最高裁判所第三小法廷 昭和45年(オ)210号 判決 1970年5月19日
上告人
籔トモ子
代理人
辻中栄太郎
被上告人
服部行徳
主文
本件上告を棄却する。
上告費用は上告人の負担とする。
理由
上告代理人辻中栄太郎の上告理由について。
本件において原審が民法六二一条を適用し、借家法一条ノ二の適用について考慮しなかつたのは相当であり、原判決になんら所論の違法はない。論旨は、独自の見解であつて、採用することができない。
よつて、民訴法四〇一条、九五条、八九条に従い、裁判官全員の一致で、主文のとおり判決する。(関根小郷 田中二郎 下村三郎 松本正雄 飯村義美)
上告代理人の上告理由
原判決は審理不尽の違法がある。
即ち原判決は「ところで民法第六二一条による賃貸人のなす解約申入れの期間は借家法第三条によるべきものと解するのが相当であるから……」として賃借人の破産宣告を受けたことを理由に賃貸人である控訴人の賃貸借契約の解約申入れを是認せられたのである。

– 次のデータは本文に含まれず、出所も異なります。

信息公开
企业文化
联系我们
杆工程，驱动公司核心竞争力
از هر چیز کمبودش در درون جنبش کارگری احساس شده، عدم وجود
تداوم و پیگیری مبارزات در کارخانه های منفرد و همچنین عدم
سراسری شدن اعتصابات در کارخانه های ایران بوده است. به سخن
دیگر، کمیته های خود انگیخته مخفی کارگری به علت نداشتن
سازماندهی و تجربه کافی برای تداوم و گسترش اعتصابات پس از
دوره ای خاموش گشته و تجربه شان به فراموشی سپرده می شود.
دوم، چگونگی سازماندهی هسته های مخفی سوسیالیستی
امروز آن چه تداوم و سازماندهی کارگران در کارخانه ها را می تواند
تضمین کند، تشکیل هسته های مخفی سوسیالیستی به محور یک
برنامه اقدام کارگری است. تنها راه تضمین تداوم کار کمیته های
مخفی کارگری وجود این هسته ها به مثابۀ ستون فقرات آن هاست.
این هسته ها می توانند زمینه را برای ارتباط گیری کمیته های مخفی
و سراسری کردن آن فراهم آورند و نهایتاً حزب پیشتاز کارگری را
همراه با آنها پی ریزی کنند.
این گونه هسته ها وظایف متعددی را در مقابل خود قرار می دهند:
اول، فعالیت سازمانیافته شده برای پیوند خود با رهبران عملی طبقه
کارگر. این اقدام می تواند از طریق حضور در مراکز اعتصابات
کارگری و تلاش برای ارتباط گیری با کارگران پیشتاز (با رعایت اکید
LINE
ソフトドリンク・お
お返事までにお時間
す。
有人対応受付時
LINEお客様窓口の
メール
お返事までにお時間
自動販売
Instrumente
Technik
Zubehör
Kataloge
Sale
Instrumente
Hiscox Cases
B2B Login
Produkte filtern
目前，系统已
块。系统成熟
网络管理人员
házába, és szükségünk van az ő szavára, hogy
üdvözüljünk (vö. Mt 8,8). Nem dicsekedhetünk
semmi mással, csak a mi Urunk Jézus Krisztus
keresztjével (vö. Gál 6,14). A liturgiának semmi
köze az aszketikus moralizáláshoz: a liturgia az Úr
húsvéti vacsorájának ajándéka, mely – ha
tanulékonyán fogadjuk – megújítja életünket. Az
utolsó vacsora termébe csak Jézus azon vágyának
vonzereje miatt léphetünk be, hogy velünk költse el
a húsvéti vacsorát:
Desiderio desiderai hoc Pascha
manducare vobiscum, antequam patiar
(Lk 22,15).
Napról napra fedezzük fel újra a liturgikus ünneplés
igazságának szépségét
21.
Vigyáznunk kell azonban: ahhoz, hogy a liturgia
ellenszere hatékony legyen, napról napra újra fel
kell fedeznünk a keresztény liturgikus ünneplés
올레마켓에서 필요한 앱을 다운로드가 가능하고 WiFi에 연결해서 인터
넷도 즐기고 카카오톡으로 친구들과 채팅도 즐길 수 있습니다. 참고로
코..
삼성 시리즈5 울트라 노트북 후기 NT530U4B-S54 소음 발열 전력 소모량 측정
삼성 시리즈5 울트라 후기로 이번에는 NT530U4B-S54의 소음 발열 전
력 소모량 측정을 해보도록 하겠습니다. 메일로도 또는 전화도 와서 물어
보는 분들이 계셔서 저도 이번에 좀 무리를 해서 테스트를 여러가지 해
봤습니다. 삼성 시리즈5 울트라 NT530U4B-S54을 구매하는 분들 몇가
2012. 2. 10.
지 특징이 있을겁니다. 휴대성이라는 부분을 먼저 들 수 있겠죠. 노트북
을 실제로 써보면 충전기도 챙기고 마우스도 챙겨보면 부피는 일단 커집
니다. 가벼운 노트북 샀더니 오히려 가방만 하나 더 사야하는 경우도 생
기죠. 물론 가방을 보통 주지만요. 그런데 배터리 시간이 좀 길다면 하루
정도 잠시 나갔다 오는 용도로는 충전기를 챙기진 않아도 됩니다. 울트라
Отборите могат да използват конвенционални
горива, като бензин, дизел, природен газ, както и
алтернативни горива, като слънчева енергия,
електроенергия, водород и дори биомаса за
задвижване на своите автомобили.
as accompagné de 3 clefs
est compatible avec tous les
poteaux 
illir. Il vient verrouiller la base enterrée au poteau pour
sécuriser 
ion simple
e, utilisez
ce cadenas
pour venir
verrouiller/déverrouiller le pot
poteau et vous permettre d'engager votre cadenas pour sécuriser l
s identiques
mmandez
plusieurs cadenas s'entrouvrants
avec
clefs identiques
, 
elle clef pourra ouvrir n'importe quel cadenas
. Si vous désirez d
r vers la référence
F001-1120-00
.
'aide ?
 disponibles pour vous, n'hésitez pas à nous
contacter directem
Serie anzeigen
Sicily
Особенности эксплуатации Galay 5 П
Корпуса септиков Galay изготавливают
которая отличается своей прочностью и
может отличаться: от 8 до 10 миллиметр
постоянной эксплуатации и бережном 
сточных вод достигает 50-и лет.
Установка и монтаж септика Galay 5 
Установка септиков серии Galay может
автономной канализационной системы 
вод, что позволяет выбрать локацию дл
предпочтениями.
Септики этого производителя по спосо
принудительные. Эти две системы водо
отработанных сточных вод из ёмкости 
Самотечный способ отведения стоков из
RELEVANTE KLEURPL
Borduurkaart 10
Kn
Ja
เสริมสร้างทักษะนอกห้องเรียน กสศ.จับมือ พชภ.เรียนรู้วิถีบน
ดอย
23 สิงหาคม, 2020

然しながら近時賃借権が頗る財産的価値を有しつつある時、又借家法第一条の二の立法趣旨から考える時、単に賃借人が破産宣告を受けたという事実だけでは賃貸借契約の解約の申入を許容すべきものではなく、その居住権の重大さに思いを致しこの場合も解約申入れの正当性を勘案審理すべきものと考えるのであります。
殊に原判決は解約申入期間を民法第六一七条によらず借家法第三条によるものと解されているのでありますが、かく借家法を適用せられるならば更に進んで借家法第一条の二の適用を考慮審理せらるべきであると思料するのであります。
しかるに原審は右点に関する審理を尽さず前叙の如き判断をなされたのは、将に違法の判決で破毀を免れざるものと思料致します。